WHAT TO DO. An image-free, word-for-word version of the records below is to be returned.

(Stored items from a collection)
☆ ☆ ☆

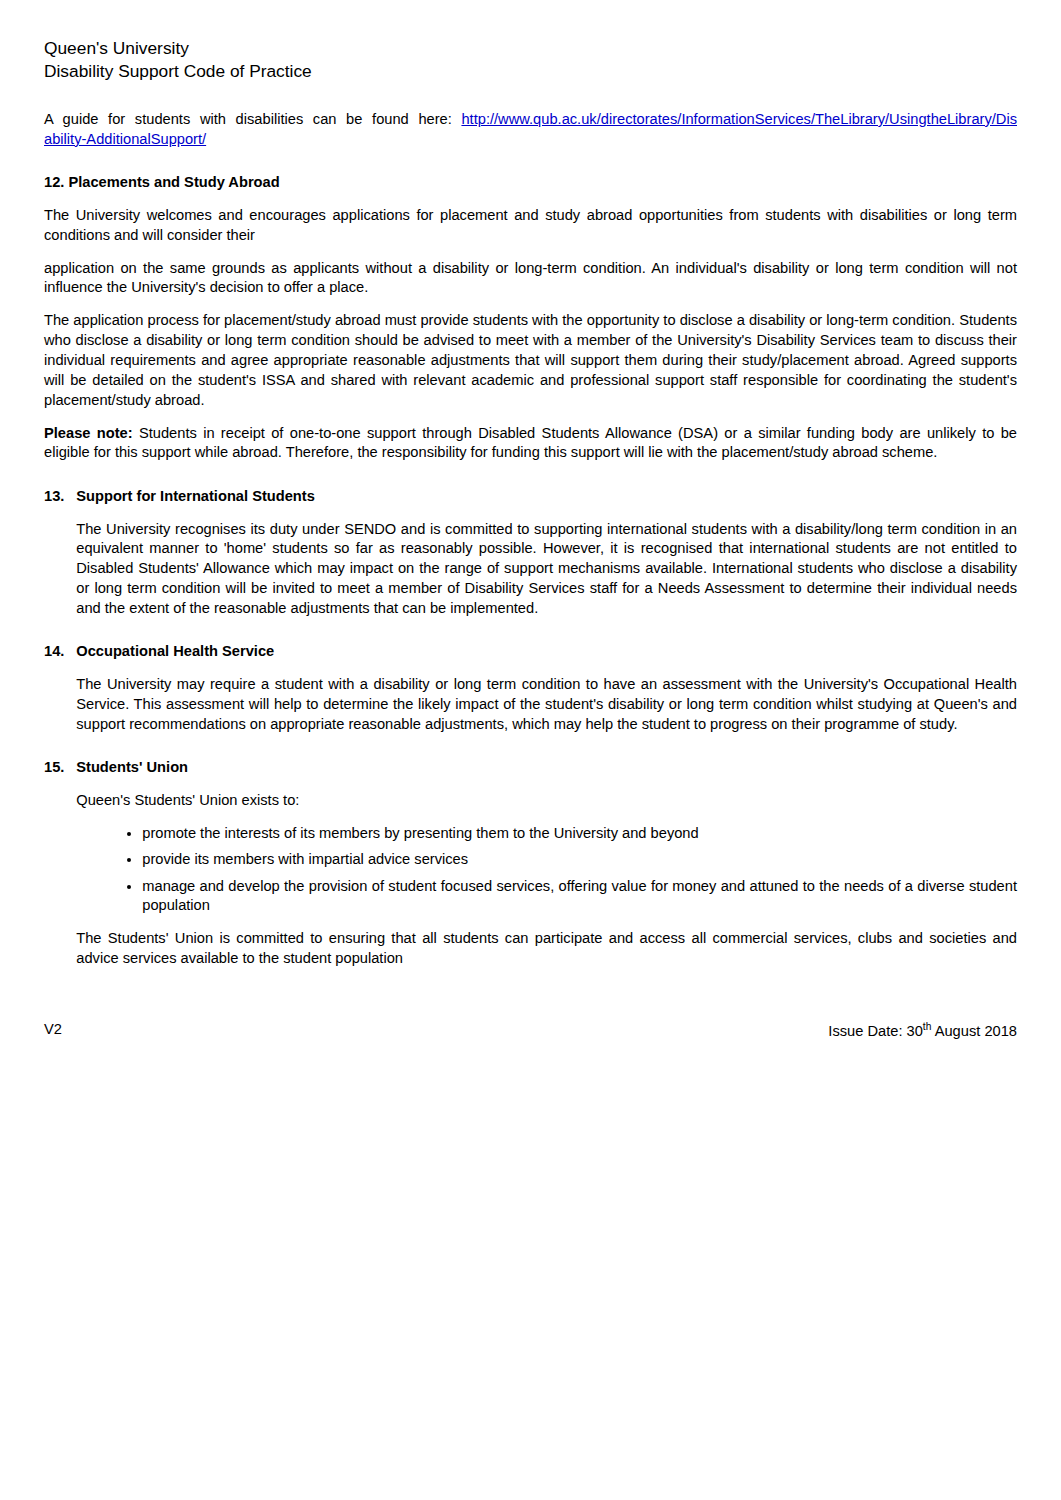Queen's University
Disability Support Code of Practice
A guide for students with disabilities can be found here: http://www.qub.ac.uk/directorates/InformationServices/TheLibrary/UsingtheLibrary/Disability-AdditionalSupport/
12. Placements and Study Abroad
The University welcomes and encourages applications for placement and study abroad opportunities from students with disabilities or long term conditions and will consider their
application on the same grounds as applicants without a disability or long-term condition. An individual's disability or long term condition will not influence the University's decision to offer a place.
The application process for placement/study abroad must provide students with the opportunity to disclose a disability or long-term condition. Students who disclose a disability or long term condition should be advised to meet with a member of the University's Disability Services team to discuss their individual requirements and agree appropriate reasonable adjustments that will support them during their study/placement abroad. Agreed supports will be detailed on the student's ISSA and shared with relevant academic and professional support staff responsible for coordinating the student's placement/study abroad.
Please note: Students in receipt of one-to-one support through Disabled Students Allowance (DSA) or a similar funding body are unlikely to be eligible for this support while abroad. Therefore, the responsibility for funding this support will lie with the placement/study abroad scheme.
13. Support for International Students
The University recognises its duty under SENDO and is committed to supporting international students with a disability/long term condition in an equivalent manner to 'home' students so far as reasonably possible. However, it is recognised that international students are not entitled to Disabled Students' Allowance which may impact on the range of support mechanisms available. International students who disclose a disability or long term condition will be invited to meet a member of Disability Services staff for a Needs Assessment to determine their individual needs and the extent of the reasonable adjustments that can be implemented.
14. Occupational Health Service
The University may require a student with a disability or long term condition to have an assessment with the University's Occupational Health Service. This assessment will help to determine the likely impact of the student's disability or long term condition whilst studying at Queen's and support recommendations on appropriate reasonable adjustments, which may help the student to progress on their programme of study.
15. Students' Union
Queen's Students' Union exists to:
promote the interests of its members by presenting them to the University and beyond
provide its members with impartial advice services
manage and develop the provision of student focused services, offering value for money and attuned to the needs of a diverse student population
The Students' Union is committed to ensuring that all students can participate and access all commercial services, clubs and societies and advice services available to the student population
V2 Issue Date: 30th August 2018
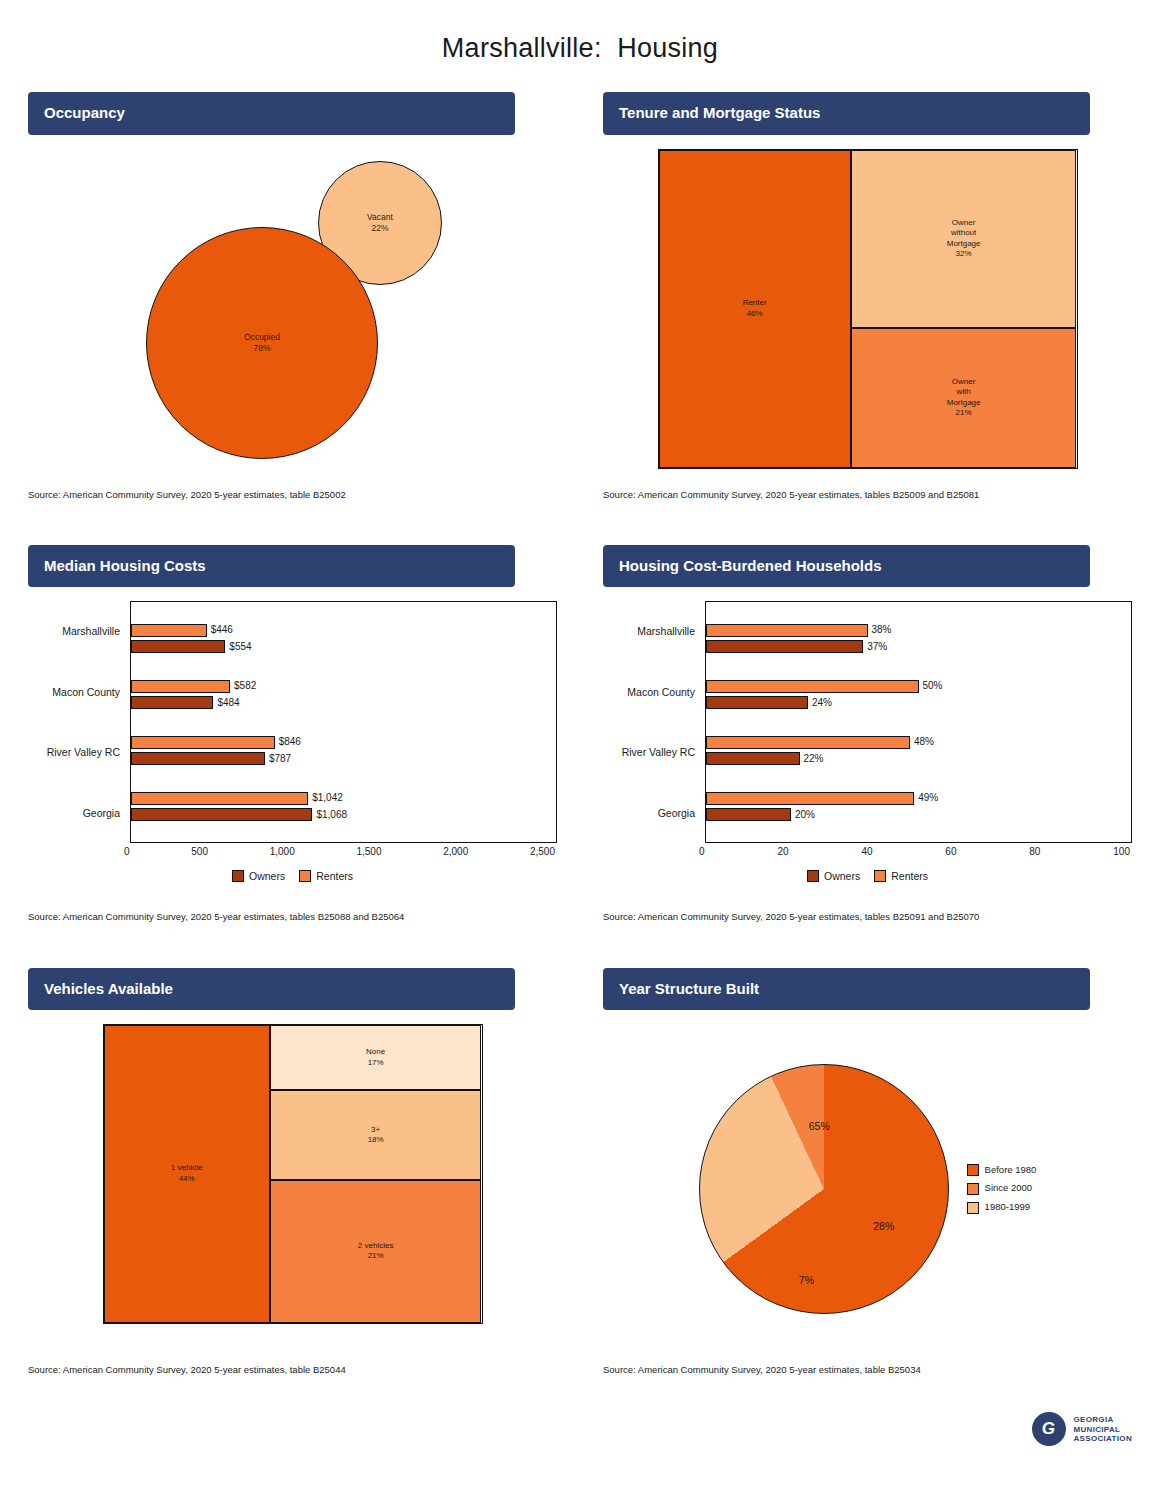Marshallville: Housing
Occupancy
Vacant
22%
Occupied
78%
Source: American Community Survey, 2020 5-year estimates, table B25002
Tenure and Mortgage Status
Renter
46%
Owner
without
Mortgage
32%
Owner
with
Mortgage
21%
Source: American Community Survey, 2020 5-year estimates, tables B25009 and B25081
Median Housing Costs
Marshallville Macon County River Valley RC Georgia
$446
$554
$582
$484
$846
$787
$1,042
$1,068
05001,0001,5002,0002,500
Owners Renters
Source: American Community Survey, 2020 5-year estimates, tables B25088 and B25064
Housing Cost-Burdened Households
Marshallville Macon County River Valley RC Georgia
38%
37%
50%
24%
48%
22%
49%
20%
020406080100
Owners Renters
Source: American Community Survey, 2020 5-year estimates, tables B25091 and B25070
Vehicles Available
1 vehicle
44%
None
17%
3+
18%
2 vehicles
21%
Source: American Community Survey, 2020 5-year estimates, table B25044
Year Structure Built
65% 28% 7%
Before 1980 Since 2000 1980-1999
Source: American Community Survey, 2020 5-year estimates, table B25034
G GEORGIA
MUNICIPAL
ASSOCIATION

☆ ☆ ☆

SOLVED EXERCISE.
Queen's University
Disability Support Code of Practice
A guide for students with disabilities can be found here: http://www.qub.ac.uk/directorates/InformationServices/TheLibrary/UsingtheLibrary/Disability-AdditionalSupport/
12. Placements and Study Abroad
The University welcomes and encourages applications for placement and study abroad opportunities from students with disabilities or long term conditions and will consider their
application on the same grounds as applicants without a disability or long-term condition. An individual's disability or long term condition will not influence the University's decision to offer a place.
The application process for placement/study abroad must provide students with the opportunity to disclose a disability or long-term condition. Students who disclose a disability or long term condition should be advised to meet with a member of the University's Disability Services team to discuss their individual requirements and agree appropriate reasonable adjustments that will support them during their study/placement abroad. Agreed supports will be detailed on the student's ISSA and shared with relevant academic and professional support staff responsible for coordinating the student's placement/study abroad.
Please note: Students in receipt of one-to-one support through Disabled Students Allowance (DSA) or a similar funding body are unlikely to be eligible for this support while abroad. Therefore, the responsibility for funding this support will lie with the placement/study abroad scheme.
13. Support for International Students
The University recognises its duty under SENDO and is committed to supporting international students with a disability/long term condition in an equivalent manner to 'home' students so far as reasonably possible. However, it is recognised that international students are not entitled to Disabled Students' Allowance which may impact on the range of support mechanisms available. International students who disclose a disability or long term condition will be invited to meet a member of Disability Services staff for a Needs Assessment to determine their individual needs and the extent of the reasonable adjustments that can be implemented.
14. Occupational Health Service
The University may require a student with a disability or long term condition to have an assessment with the University's Occupational Health Service. This assessment will help to determine the likely impact of the student's disability or long term condition whilst studying at Queen's and support recommendations on appropriate reasonable adjustments, which may help the student to progress on their programme of study.
15. Students' Union
Queen's Students' Union exists to:
promote the interests of its members by presenting them to the University and beyond
provide its members with impartial advice services
manage and develop the provision of student focused services, offering value for money and attuned to the needs of a diverse student population
The Students' Union is committed to ensuring that all students can participate and access all commercial services, clubs and societies and advice services available to the student population
V2 Issue Date: 30th August 2018
Marshallville: Housing
Occupancy
Vacant
22%
Occupied
78%
Source: American Community Survey, 2020 5-year estimates, table B25002
Tenure and Mortgage Status
Renter
46%
Owner
without
Mortgage
32%
Owner
with
Mortgage
21%
Source: American Community Survey, 2020 5-year estimates, tables B25009 and B25081
Median Housing Costs
Marshallville Macon County River Valley RC Georgia
$446
$554
$582
$484
$846
$787
$1,042
$1,068
05001,0001,5002,0002,500
Owners Renters
Source: American Community Survey, 2020 5-year estimates, tables B25088 and B25064
Housing Cost-Burdened Households
Marshallville Macon County River Valley RC Georgia
38%
37%
50%
24%
48%
22%
49%
20%
020406080100
Owners Renters
Source: American Community Survey, 2020 5-year estimates, tables B25091 and B25070
Vehicles Available
1 vehicle
44%
None
17%
3+
18%
2 vehicles
21%
Source: American Community Survey, 2020 5-year estimates, table B25044
Year Structure Built
65% 28% 7%
Before 1980 Since 2000 1980-1999
Source: American Community Survey, 2020 5-year estimates, table B25034
G GEORGIA
MUNICIPAL
ASSOCIATION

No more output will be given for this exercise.